How to read data from a zip file without having to unzip the entire file
DotNetZip is your friend here.
As easy as:
using (ZipFile zip = ZipFile.Read(ExistingZipFile))
{
ZipEntry e = zip["MyReport.doc"];
e.Extract(OutputStream);
}
(you can also extract to a file or other destinations).
Reading the zip file's table of contents is as easy as:
using (ZipFile zip = ZipFile.Read(ExistingZipFile))
{
foreach (ZipEntry e in zip)
{
if (header)
{
System.Console.WriteLine("Zipfile: {0}", zip.Name);
if ((zip.Comment != null) && (zip.Comment != ""))
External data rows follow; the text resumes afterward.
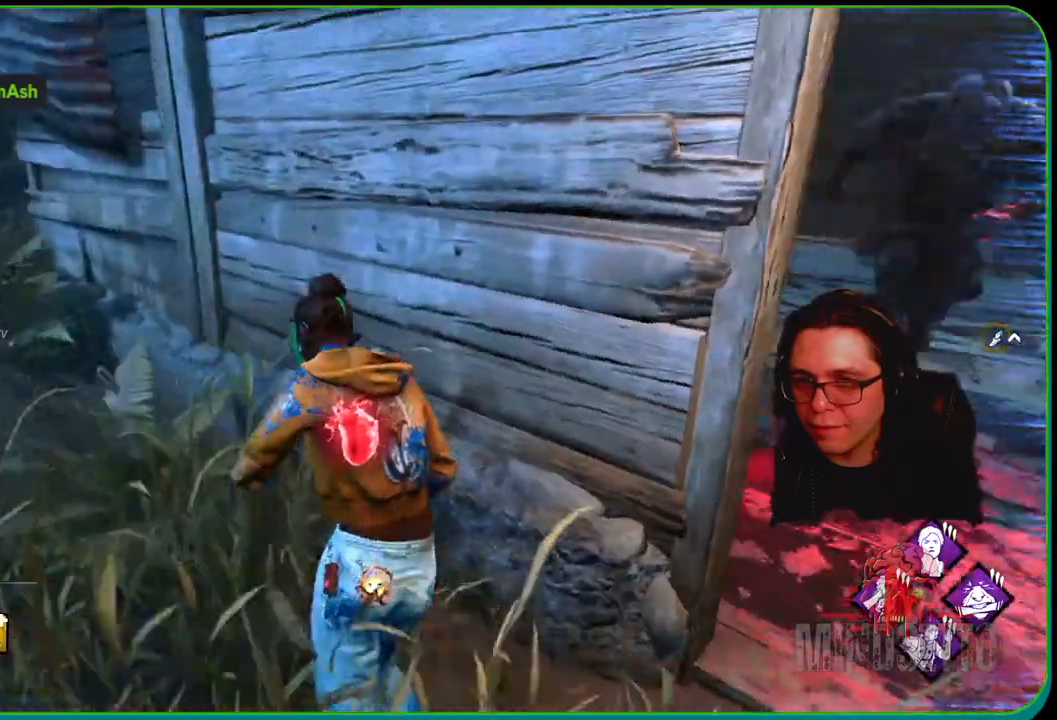
{"buttons": ["L1"], "left_stick": "up-left", "right_stick": "right", "events": [[250, "right_stick", "right"]]}
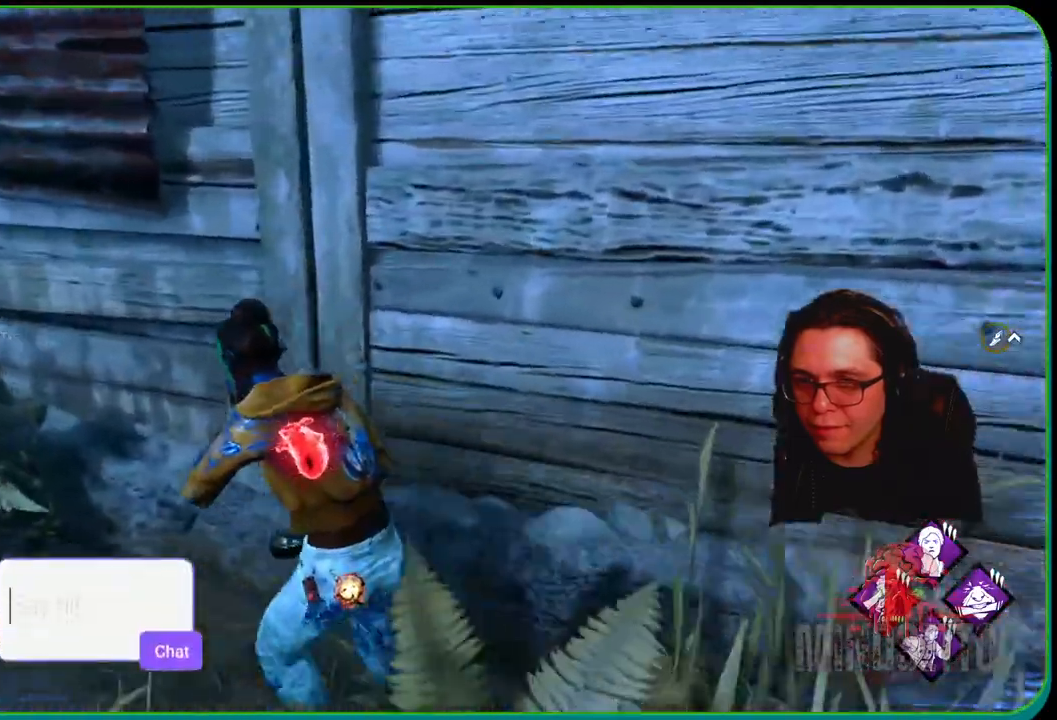
{"buttons": ["L1", "L3"], "left_stick": "down-left", "right_stick": "center", "events": [[33, "left_stick", "left"], [183, "left_stick", "down-left"], [250, "L3", "down"], [250, "right_stick", "center"]]}
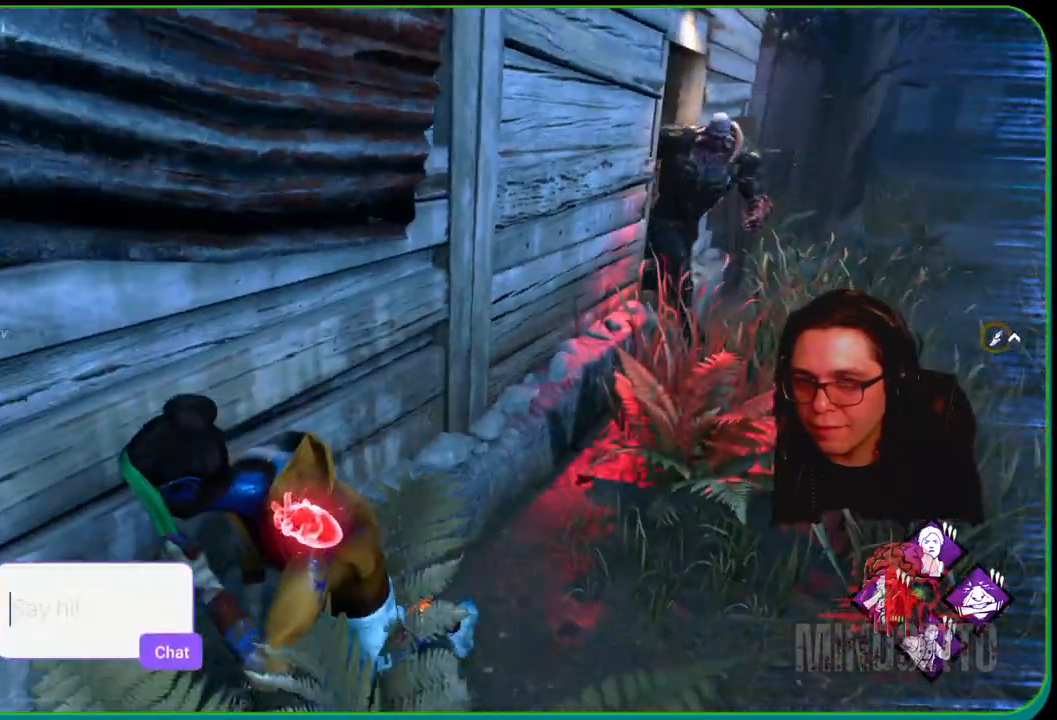
{"buttons": ["L1", "L3"], "left_stick": "down-left", "right_stick": "center", "events": []}
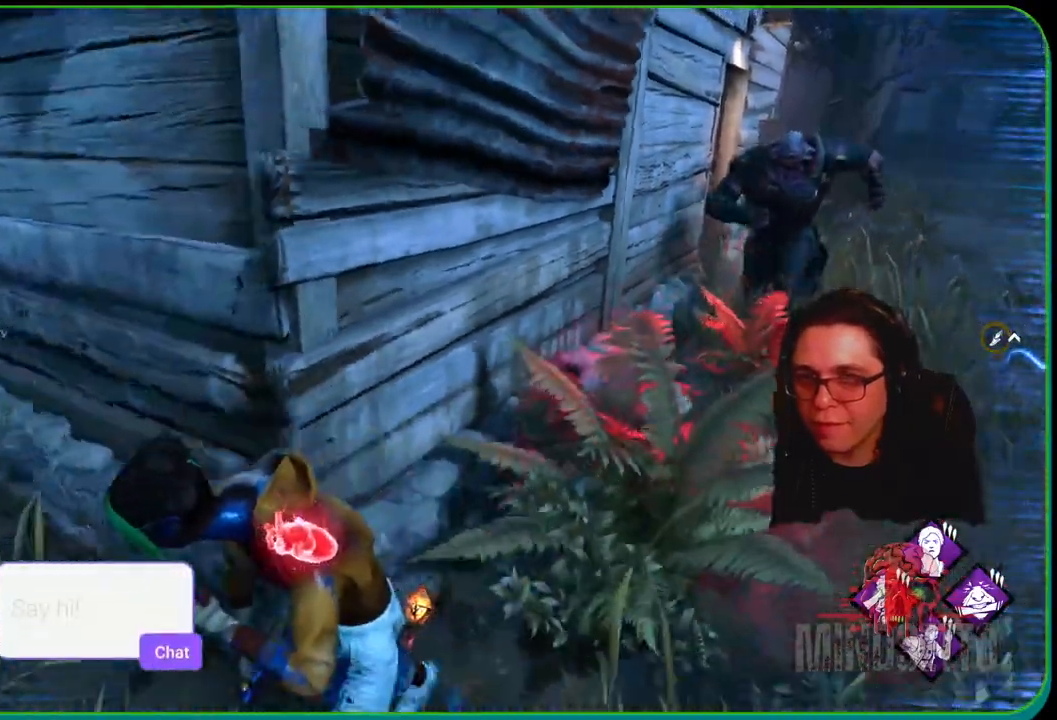
{"buttons": ["L1", "L3"], "left_stick": "up-left", "right_stick": "center", "events": [[167, "right_stick", "right"], [217, "left_stick", "up-left"], [450, "right_stick", "center"]]}
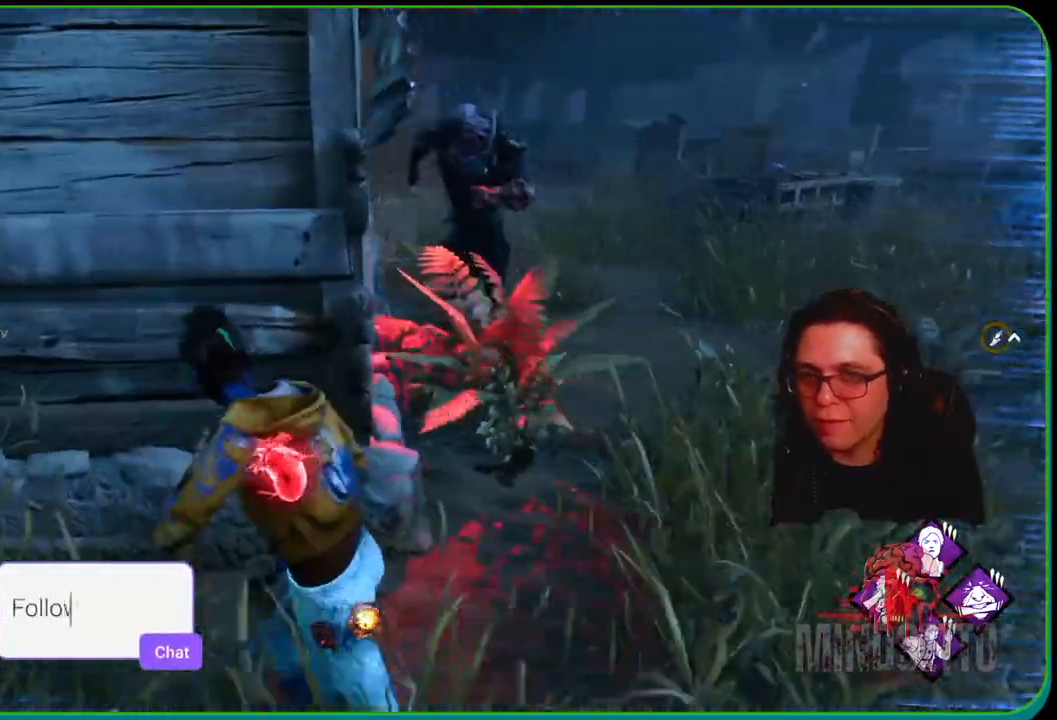
{"buttons": ["L1", "L3"], "left_stick": "right", "right_stick": "right", "events": [[167, "left_stick", "left"], [333, "right_stick", "right"], [383, "L3", "up"], [383, "left_stick", "down"], [483, "L3", "down"], [483, "left_stick", "right"]]}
System.Console.WriteLine("Comment: {0}", zip.Comment);
System.Console.WriteLine("\n{1,-22} {2,8} {3,5} {4,8} {5,3} {0}",
"Filename", "Modified", "Size", "Ratio", "Packed", "pw?");
System.Console.WriteLine(new System.String('-', 72));
header = false;
}
System.Console.WriteLine("{1,-22} {2,8} {3,5:F0}% {4,8} {5,3} {0}",
e.FileName,
e.LastModified.ToString("yyyy-MM-dd HH:mm:ss"),
e.UncompressedSize,
e.CompressionRatio,
e.CompressedSize,
(e.UsesEncryption) ? "Y" : "N");
}
}
Edited To Note: DotNetZip used to live at Codeplex. Codeplex has been shut down. The old archive is still available at Codeplex. It looks like the code has migrated to Github:
- https://github.com/DinoChiesa/DotNetZip. Looks to be the original author's repo.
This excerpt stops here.